At times, I have been severely critical of the University, particularly relating to its attitude toward this city’s architectural heritage. I also think Yale could follow the example of my alma mater, Smith College, and admit all city residents who qualify academically, tuition-free — both as a thank-you to their taxpaying parents and as a way to help the city by doing what Yale does best, which is educate.
But certainly none of us want to imagine what New Haven would be like without Yale. As a recent Hartford Courant editorial on Connecticut noted, “New Haven, benefiting from Yale University’s presence, has managed to keep its fiscal house in order, though city politicians acknowledge that it lives on the edge.”

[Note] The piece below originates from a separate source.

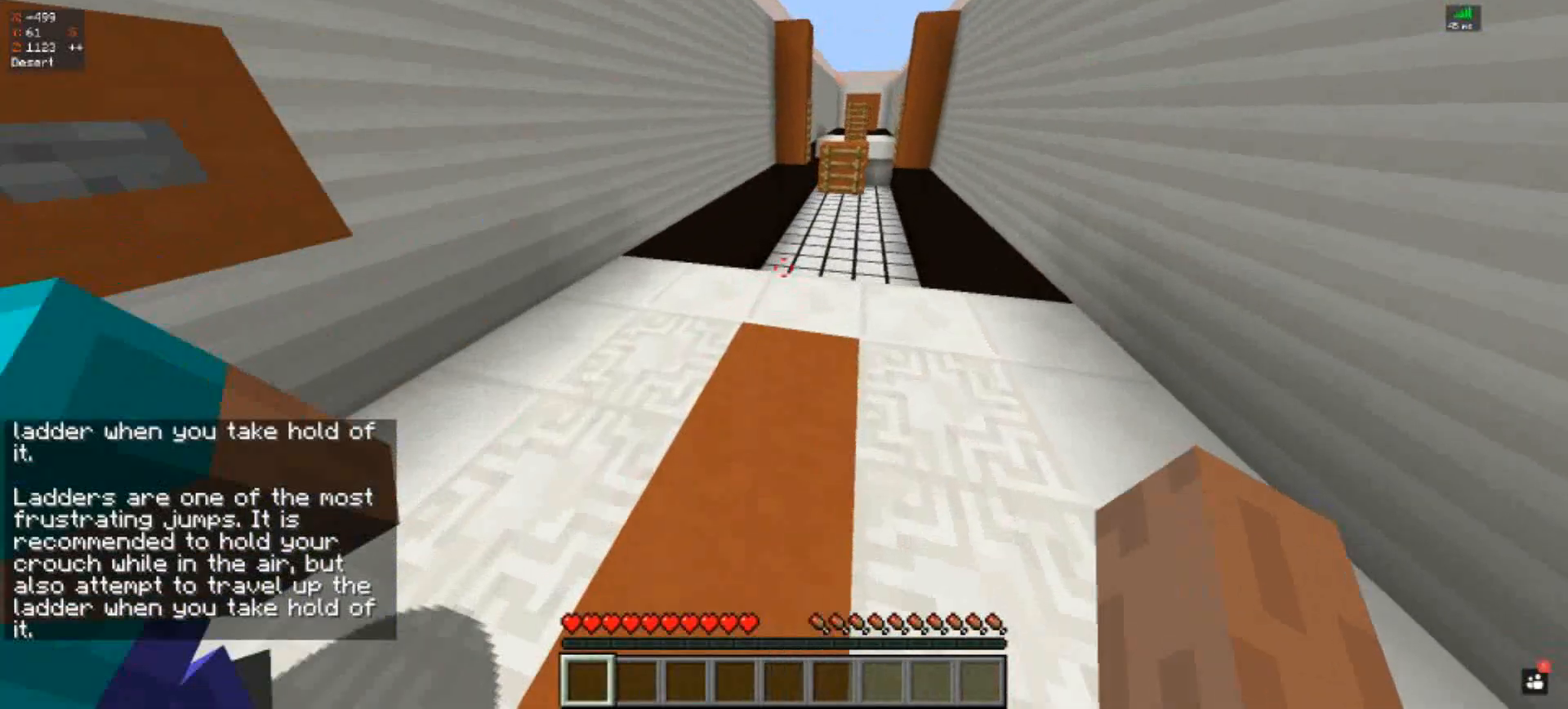
{"keys": [], "events": [[300, "w", "up"]]}
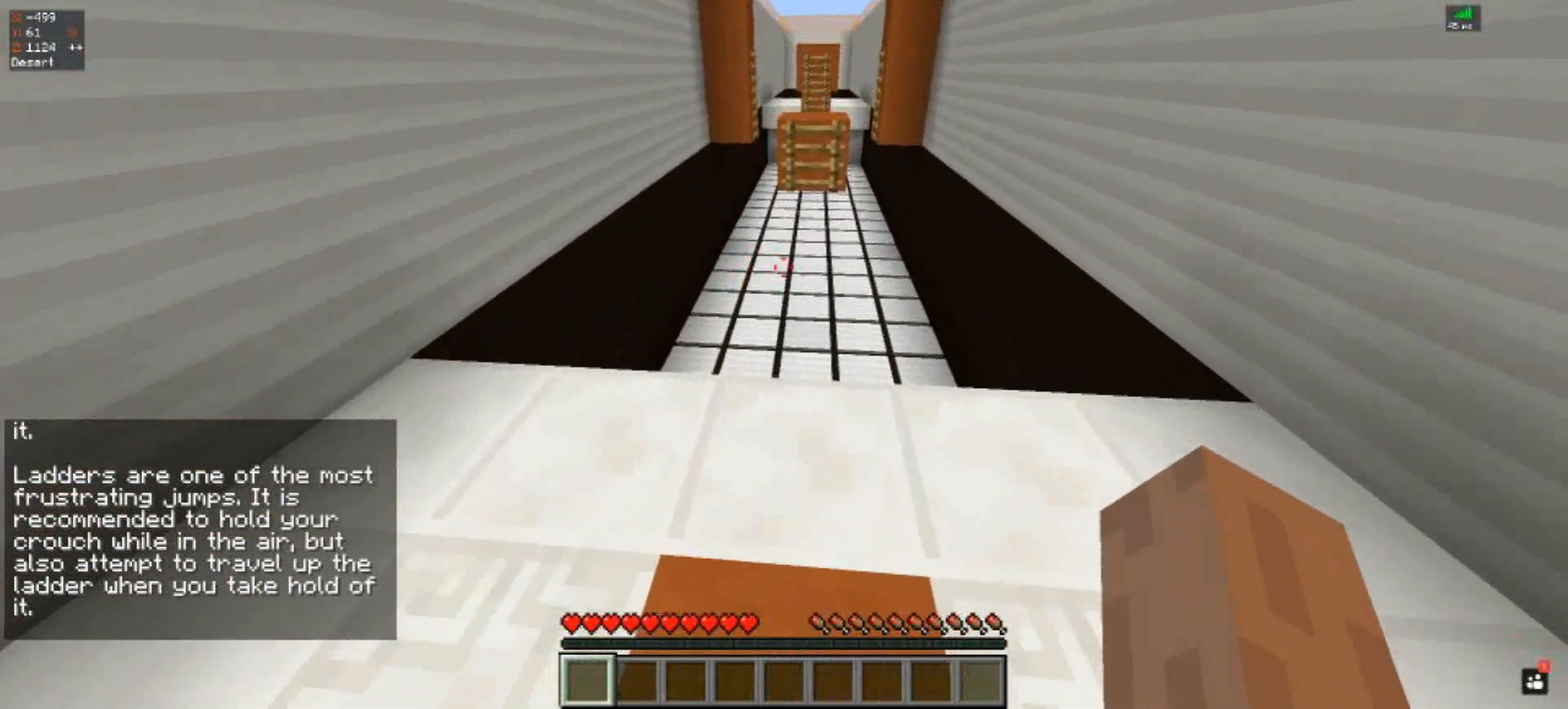
{"keys": ["s"], "events": [[67, "d", "down"], [233, "d", "up"], [400, "s", "down"]]}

The Yale unions recently financed some “research” — serious scholars have questioned its validity — that is being widely touted by a new organization called the Connecticut Center for a New Economy. I went to a neighborhood meeting last week, optimistically — and naively, as it turned but — expecting to participate in a dialogue about what Yale does and should contribute to this community. The meeting was held in a school where Yale students tutor all the third graders, and in an auditorium that a federal grant to Yale helped build. A good place for dialogue, I thought.
But what I experienced was an evening of unionist rallying and anti-Yale venom; as a middle-class white person, I felt palpable resentment and dislike such as I never had experienced at the many other meetings I’ve attended in that school. Something that fans the flame of racial, socio-economic and institutional divide as fiercely as the Center for a New Economy does has a lot to answer for, I fear.

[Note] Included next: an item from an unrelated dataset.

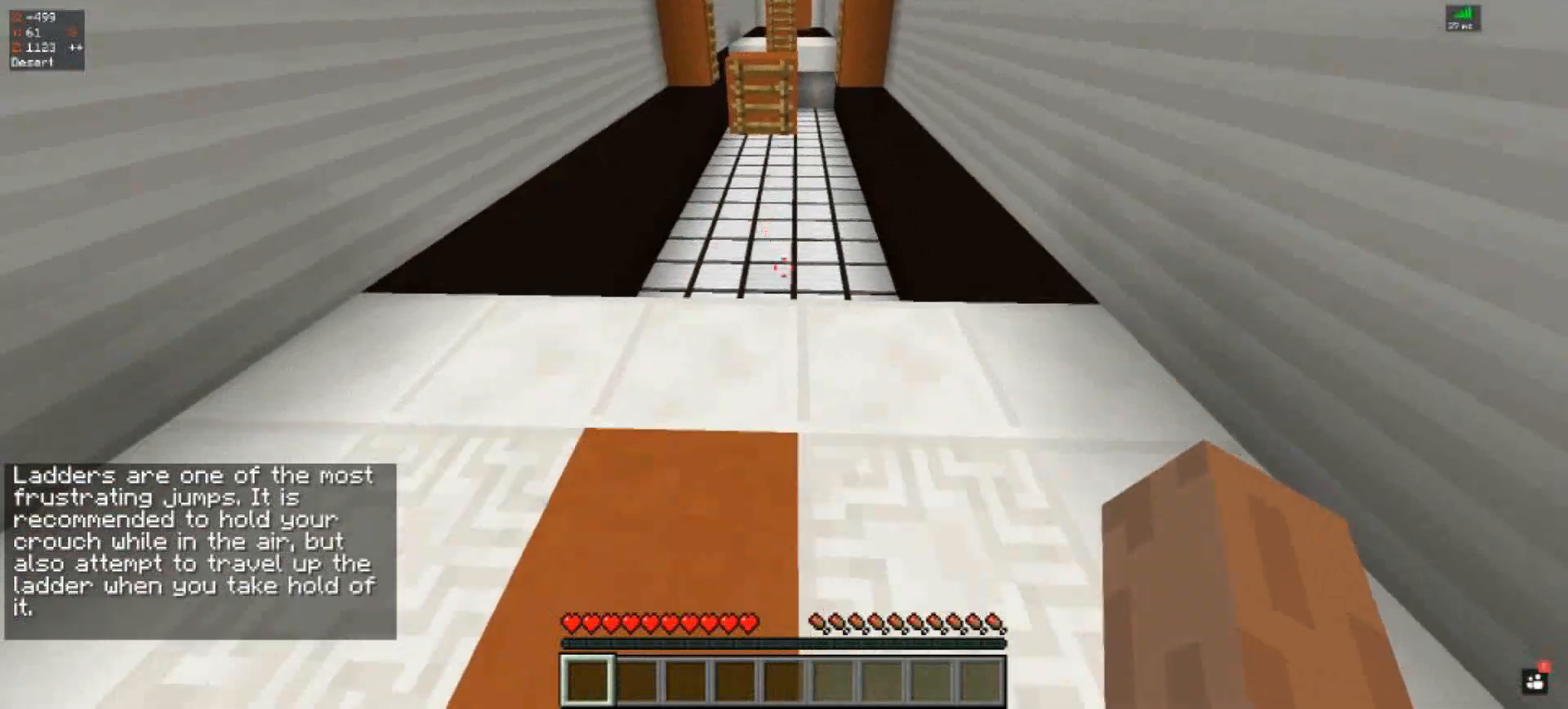
{"keys": [], "events": [[383, "s", "up"]]}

These are the facts: Yale is a University that, like all the other colleges and universities, churches, schools, hospitals, and other qualifying non-profit institutions and organizations in this city and country, is exempt from taxation. For Yale, the exemption is on its educational-use property; the University is still the largest local contributor to the City budget and second largest overall, after only the State.
To claim that Yale “owes” New Haven the difference between what we receive in PILOT funds for lost real property taxes and what those tax receipts would be if Yale were not tax exempt, as the Center for a New Economy has suggested, is just plain foolish. It’s also dangerous, because when it can lead to situations in which people who live in this city turn to me and say, “I hate Yale,” — as one woman did to me Thursday night — feeling justified in her anger by this purported “research,” I am frightened.
Likewise, I am worried when the union Locals 34, 35 and 1199 call America’s centuries-honored tradition of closed ballot voting “an outmoded election process.” But that’s their rallying cry, and it was voiced loud and clear Thursday night as the anger in the room escalated. I can’t help but wonder why? What are they afraid of? I’ve voted for unions twice, both times by secret ballot. The unions won fair and square, both times.
Somehow, as leaders in this city, we have to build bridges, not create chasms, whether it’s between town and gown, or among races, ethnicities and socio-economic strata. We can do no less.
Nancy Ahern is the Ward 25 alderwoman and minority leader on the New Haven Board of Aldermen.